■ **Prompt**
In the data below, find the line containing "Box the curtain at (420, 247). In pixels."; reproduce that line and all subsequent lines exactly, and nothing else.

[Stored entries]
============================================================

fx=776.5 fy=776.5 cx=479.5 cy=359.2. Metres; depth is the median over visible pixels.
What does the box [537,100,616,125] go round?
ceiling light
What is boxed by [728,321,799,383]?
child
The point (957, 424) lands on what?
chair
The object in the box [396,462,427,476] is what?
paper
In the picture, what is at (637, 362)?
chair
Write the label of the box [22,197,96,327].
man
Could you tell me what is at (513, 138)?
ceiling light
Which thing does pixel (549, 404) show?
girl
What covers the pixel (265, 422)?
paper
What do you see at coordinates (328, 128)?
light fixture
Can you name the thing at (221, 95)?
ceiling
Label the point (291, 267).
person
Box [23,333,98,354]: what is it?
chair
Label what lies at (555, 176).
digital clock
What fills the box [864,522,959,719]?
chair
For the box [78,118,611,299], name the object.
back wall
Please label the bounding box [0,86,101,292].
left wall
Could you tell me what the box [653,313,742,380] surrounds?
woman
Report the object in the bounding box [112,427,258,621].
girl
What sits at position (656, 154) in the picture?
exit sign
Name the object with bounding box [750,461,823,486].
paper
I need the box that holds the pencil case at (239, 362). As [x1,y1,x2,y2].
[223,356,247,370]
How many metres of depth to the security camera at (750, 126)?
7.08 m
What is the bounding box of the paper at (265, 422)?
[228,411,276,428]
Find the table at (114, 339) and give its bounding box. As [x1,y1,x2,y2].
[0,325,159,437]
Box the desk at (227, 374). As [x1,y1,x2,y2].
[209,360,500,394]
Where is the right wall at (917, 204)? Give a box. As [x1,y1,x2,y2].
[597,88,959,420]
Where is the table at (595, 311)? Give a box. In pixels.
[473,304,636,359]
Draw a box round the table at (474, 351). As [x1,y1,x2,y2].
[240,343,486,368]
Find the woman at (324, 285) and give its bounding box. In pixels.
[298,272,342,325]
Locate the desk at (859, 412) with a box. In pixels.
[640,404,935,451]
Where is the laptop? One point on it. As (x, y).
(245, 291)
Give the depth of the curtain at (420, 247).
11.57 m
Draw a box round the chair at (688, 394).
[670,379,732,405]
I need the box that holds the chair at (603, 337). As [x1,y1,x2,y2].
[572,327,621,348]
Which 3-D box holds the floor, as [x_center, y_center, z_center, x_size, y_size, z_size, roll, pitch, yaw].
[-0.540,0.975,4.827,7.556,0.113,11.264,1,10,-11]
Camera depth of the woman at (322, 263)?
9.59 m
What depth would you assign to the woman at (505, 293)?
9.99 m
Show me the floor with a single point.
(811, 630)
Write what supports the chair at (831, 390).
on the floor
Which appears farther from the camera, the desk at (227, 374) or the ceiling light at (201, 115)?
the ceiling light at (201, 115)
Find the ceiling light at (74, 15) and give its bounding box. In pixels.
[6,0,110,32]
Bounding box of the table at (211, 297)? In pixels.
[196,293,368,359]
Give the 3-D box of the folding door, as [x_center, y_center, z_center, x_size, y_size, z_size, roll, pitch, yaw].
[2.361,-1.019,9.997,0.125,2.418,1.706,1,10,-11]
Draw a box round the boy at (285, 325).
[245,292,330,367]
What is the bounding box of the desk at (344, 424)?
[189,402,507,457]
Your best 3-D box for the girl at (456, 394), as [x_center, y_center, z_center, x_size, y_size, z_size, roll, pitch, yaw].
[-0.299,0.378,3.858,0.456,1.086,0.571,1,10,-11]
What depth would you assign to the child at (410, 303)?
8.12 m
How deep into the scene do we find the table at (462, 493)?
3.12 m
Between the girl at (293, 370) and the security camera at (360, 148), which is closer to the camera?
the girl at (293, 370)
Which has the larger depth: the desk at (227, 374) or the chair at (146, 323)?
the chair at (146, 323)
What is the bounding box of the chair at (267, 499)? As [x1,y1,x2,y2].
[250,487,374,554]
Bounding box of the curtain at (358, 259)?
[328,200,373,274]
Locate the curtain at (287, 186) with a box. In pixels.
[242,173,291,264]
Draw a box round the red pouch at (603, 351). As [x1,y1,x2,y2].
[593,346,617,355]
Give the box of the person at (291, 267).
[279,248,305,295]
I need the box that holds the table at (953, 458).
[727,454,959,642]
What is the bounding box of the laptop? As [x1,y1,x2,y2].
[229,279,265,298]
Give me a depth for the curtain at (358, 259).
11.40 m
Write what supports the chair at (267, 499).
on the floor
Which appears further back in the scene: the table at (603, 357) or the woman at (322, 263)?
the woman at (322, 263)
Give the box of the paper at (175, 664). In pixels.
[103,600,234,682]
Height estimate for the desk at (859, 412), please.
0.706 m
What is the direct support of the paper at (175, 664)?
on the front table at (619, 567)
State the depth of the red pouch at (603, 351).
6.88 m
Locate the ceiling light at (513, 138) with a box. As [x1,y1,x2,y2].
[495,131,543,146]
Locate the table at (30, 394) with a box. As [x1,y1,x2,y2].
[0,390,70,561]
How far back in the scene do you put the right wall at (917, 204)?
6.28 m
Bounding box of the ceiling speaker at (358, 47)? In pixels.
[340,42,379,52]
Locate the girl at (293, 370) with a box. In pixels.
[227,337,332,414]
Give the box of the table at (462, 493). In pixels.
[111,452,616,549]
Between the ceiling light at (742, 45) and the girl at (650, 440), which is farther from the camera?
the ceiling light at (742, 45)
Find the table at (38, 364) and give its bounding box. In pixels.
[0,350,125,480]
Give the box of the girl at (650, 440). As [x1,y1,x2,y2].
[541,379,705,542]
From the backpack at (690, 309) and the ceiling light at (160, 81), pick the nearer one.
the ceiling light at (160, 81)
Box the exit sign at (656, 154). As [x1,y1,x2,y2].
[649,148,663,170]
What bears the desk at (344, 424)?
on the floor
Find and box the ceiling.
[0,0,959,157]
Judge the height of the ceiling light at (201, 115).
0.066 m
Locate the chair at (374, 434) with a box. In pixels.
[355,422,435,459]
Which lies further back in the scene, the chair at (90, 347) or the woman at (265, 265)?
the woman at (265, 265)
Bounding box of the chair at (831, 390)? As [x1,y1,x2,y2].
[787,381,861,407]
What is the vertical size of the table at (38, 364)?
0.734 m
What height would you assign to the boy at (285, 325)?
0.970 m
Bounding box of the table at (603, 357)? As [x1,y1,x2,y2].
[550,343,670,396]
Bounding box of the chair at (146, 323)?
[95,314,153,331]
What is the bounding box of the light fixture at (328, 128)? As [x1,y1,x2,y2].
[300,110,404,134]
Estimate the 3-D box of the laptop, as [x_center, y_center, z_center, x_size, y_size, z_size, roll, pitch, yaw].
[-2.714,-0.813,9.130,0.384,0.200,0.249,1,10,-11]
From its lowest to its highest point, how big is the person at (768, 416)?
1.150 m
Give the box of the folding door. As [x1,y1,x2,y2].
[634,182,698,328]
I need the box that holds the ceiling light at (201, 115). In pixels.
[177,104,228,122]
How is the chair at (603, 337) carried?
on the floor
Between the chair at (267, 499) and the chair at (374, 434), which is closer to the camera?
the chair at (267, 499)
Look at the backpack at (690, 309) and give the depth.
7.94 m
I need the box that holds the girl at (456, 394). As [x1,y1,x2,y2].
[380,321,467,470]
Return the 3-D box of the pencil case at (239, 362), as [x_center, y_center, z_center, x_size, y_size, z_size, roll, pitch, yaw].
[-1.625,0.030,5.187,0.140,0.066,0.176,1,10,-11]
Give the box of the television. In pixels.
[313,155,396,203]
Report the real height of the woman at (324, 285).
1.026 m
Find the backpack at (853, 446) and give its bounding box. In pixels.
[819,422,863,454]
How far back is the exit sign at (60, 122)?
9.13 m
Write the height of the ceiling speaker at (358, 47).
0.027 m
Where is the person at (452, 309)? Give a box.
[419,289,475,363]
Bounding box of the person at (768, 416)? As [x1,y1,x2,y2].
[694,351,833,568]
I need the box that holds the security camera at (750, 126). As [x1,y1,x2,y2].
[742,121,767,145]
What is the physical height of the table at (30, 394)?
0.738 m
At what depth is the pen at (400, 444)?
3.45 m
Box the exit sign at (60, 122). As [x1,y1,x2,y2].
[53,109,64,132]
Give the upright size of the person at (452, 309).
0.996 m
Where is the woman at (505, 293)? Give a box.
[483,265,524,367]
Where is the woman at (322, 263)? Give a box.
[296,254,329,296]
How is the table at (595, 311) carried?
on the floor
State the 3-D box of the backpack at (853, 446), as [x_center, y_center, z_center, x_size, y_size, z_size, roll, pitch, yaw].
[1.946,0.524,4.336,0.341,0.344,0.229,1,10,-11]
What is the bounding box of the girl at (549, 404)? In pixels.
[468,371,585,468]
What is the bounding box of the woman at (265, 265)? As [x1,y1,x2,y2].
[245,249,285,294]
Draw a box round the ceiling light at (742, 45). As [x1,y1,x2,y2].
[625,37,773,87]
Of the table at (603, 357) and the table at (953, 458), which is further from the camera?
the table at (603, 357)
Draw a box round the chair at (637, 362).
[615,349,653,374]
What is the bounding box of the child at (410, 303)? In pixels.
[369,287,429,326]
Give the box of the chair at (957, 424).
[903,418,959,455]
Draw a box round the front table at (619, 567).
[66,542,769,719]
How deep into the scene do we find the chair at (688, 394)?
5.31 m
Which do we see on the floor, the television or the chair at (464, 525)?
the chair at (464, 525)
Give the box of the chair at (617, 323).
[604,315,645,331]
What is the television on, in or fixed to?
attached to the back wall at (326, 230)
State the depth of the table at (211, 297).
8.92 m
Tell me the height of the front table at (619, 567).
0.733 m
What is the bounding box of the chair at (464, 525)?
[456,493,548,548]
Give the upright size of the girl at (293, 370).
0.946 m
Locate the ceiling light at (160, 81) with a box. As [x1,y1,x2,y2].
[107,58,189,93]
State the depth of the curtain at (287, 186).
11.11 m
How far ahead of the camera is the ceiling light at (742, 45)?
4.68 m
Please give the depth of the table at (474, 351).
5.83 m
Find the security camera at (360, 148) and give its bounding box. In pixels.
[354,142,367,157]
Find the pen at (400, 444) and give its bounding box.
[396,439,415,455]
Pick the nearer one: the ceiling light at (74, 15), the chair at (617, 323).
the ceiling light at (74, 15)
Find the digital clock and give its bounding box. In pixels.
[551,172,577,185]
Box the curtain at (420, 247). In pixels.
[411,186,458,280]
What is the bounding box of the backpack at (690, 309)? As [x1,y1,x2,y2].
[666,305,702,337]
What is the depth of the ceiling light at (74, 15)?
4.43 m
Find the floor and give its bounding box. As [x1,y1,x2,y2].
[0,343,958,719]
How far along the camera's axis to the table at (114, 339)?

============================================================

■ **Response for this exercise**
Box the curtain at (420, 247). In pixels.
[411,186,458,280]
What is the bounding box of the backpack at (690, 309)? As [x1,y1,x2,y2].
[666,305,702,337]
What is the depth of the ceiling light at (74, 15)?
4.43 m
Find the floor and give its bounding box. As [x1,y1,x2,y2].
[0,343,958,719]
How far along the camera's axis to the table at (114, 339)?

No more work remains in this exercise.